Successful digital negotiation: Adapt to survive

Employment & Skills | Reports | Sponsored

International best-selling author and negotiation advisor, Jack Nasher is an expert in using psychological concepts to influence negotiations and achieve successful outcomes. In light of the current coronavirus pandemic, he explains that companies and business professionals need to adapt their behaviours in order to succeed in digital negotiations.

The impact on the business environment by Coronavirus has been sudden and dramatic. Businesses and their employees have had to radically change the way they work. For most, that has meant working from home. Gone are the board room meetings, pitches and presentations, replaced by digital forms of communication. It takes getting used to, especially if you’re now working from home instead of the office. Doing it effectively means understanding and leveraging digital decision-making processes to make the transition as seamless as possible, in order to secure the same, if not better outcomes. The perception that communications in the virtual realm are no different to those conducted in physical meeting rooms is wrong, as businesses will soon find out, if they don’t adapt accordingly.

New challenges require fresh thinking

Important negotiations, which formerly took place round a table, in real-life, real-time scenarios, now take place in a digital environment, adding a whole new dimension to how they’re set-up, run and, crucially, how successful they are. Getting the most from them means understanding how technology changes the way we communicate. Businesses must evaluate their operations and implement measures in order to optimise their digital communication strategy. That means addressing three key issues:

  • Understanding the unique challenges the business model faces by increased virtual negotiations.
  • Evaluating and selecting the most effective methods of digital communication for the company’s needs.
  • Examining how staff can adapt their behaviour to achieve the best negotiation outcomes.
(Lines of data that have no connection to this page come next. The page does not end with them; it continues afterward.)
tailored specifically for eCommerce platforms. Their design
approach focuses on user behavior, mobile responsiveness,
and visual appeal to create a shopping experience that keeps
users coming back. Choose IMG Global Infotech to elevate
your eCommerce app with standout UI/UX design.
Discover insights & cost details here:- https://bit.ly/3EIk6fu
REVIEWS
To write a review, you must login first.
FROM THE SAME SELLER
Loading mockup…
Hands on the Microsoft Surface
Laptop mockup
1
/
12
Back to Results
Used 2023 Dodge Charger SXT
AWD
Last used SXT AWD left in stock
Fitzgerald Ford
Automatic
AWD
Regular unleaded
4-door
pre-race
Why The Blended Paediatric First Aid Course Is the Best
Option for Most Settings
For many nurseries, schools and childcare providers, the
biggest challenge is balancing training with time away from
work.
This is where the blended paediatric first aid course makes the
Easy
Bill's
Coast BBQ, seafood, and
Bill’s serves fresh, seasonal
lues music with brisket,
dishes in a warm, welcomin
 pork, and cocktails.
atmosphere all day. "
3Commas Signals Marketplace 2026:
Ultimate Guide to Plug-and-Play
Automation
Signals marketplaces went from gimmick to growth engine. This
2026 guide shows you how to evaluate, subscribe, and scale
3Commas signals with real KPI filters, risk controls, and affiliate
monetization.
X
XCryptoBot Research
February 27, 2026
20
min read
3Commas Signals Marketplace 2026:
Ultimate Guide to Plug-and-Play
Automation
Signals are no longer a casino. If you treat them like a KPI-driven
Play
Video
Virtual negotiation requires a different approach

When negotiating by phone, email, or even video call, meeting times tend to shorter than meeting in person. You need to get your message across and achieve the best outcome in less time. As a result, the communication becomes less personal and this can have an impact on your ability to influence the course of the negotiation. When you’re in the same room, body language, facial expressions and vocal nuances are more tangible. And these offer real insights that can make a real difference to the success of any negotiation, so parties need to be more conscious of focussing on subliminal signs. Email, in particular, can lead to communication breakdowns, especially if the parties don’t know each other and have never met in person. A study by the University of Illinois found that when participants tried to be funny, cynical or even just friendly, email messages are often misconstrued. During intercultural email exchanges, divergence was even greater.

That’s not to say that email doesn’t have its place, but it should be used for arranging formal meetings, updates, or to send documents. It’s also useful for signing off on negotiations: if you send a PDF attachment stating your position (rather than a Word document)the other party tends to negotiate less, as a PDF is often perceived as a ‘final version’.
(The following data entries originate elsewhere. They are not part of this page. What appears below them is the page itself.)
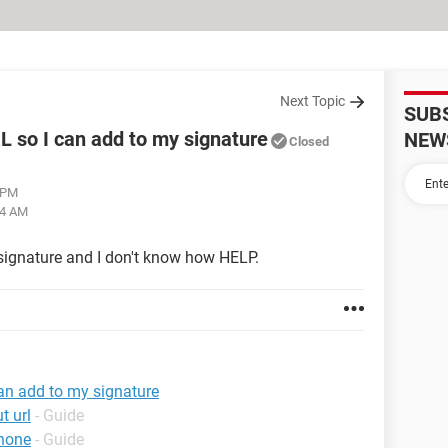
Next Topic
SUB
RL so I can add to my signature
NEW
Closed
1 PM
34 AM
signature and I don't know how HELP.
can add to my signature
t url
- Guide
phone
- Guide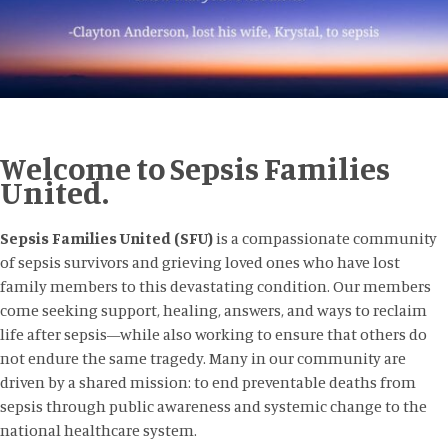
Welcome to Sepsis Families
United.
Sepsis Families United (SFU)
is a compassionate community
of sepsis survivors and grieving loved ones who have lost
family members to this devastating condition. Our members
come seeking support, healing, answers, and ways to reclaim
life after sepsis—while also working to ensure that others do
not endure the same tragedy. Many in our community are
driven by a shared mission: to end preventable deaths from
sepsis through public awareness and systemic change to the
national healthcare system.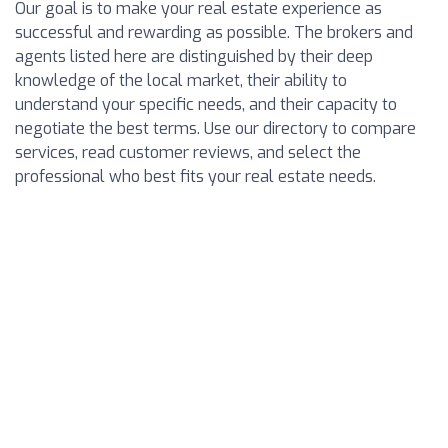
Our goal is to make your real estate experience as
successful and rewarding as possible. The brokers and
agents listed here are distinguished by their deep
knowledge of the local market, their ability to
understand your specific needs, and their capacity to
negotiate the best terms. Use our directory to compare
services, read customer reviews, and select the
professional who best fits your real estate needs.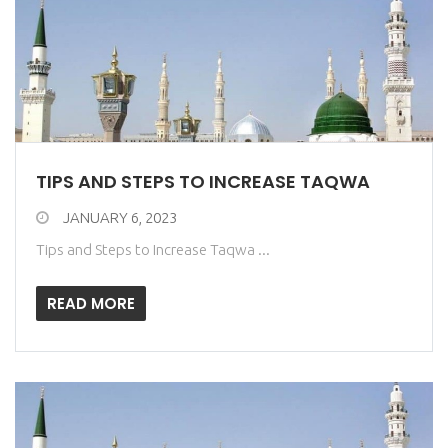
TIPS AND STEPS TO INCREASE TAQWA
JANUARY 6, 2023
Tips and Steps to Increase Taqwa ...
READ MORE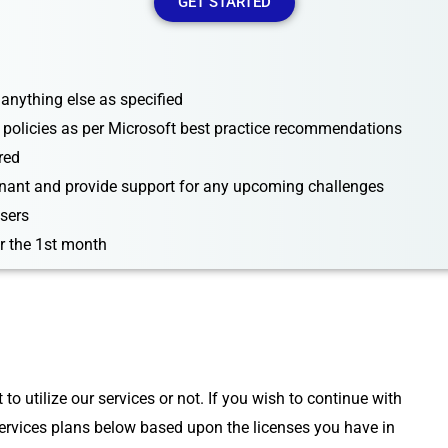
GET STARTED
 anything else as specified
 policies as per Microsoft best practice recommendations
red
enant and provide support for any upcoming challenges
users
r the 1st month
 utilize our services or not. If you wish to continue with
rvices plans below based upon the licenses you have in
Learn to leverage technology to your advantage

The biggest challenge for business negotiations is that someone is more likely to say ‘no’ using a digital communication than during a physical meeting. Indeed, in this age of communication technology, a ‘no’ usually means saying nothing at all. This is why the term ‘ghosting’ has appeared in the modern vernacular. If you really want to convince the other party, use the phone. It’s more difficult to say ‘no’ and they can’t ‘ghost’ you. Saying ‘no’ via email can work in your favour, particularly when you or your staff are dealing with experienced negotiators. When communicating by email, you are less likely to be duped, instead you have time to reflect and say ‘no’ later, if need be. As a rule of thumb, opt for an email negotiation when you know the other party, and/or if the other party is an experienced negotiator.

Businesses may need to supply specialist training to staff, particularly as excellent negotiating skills become more important in times of limited resources. The coronavirus has fundamentally changed the way we work, communicate and negotiate. Organisation and business professionals alike need to review their behaviour and practices to adapt, survive and turn the challenges into advantages.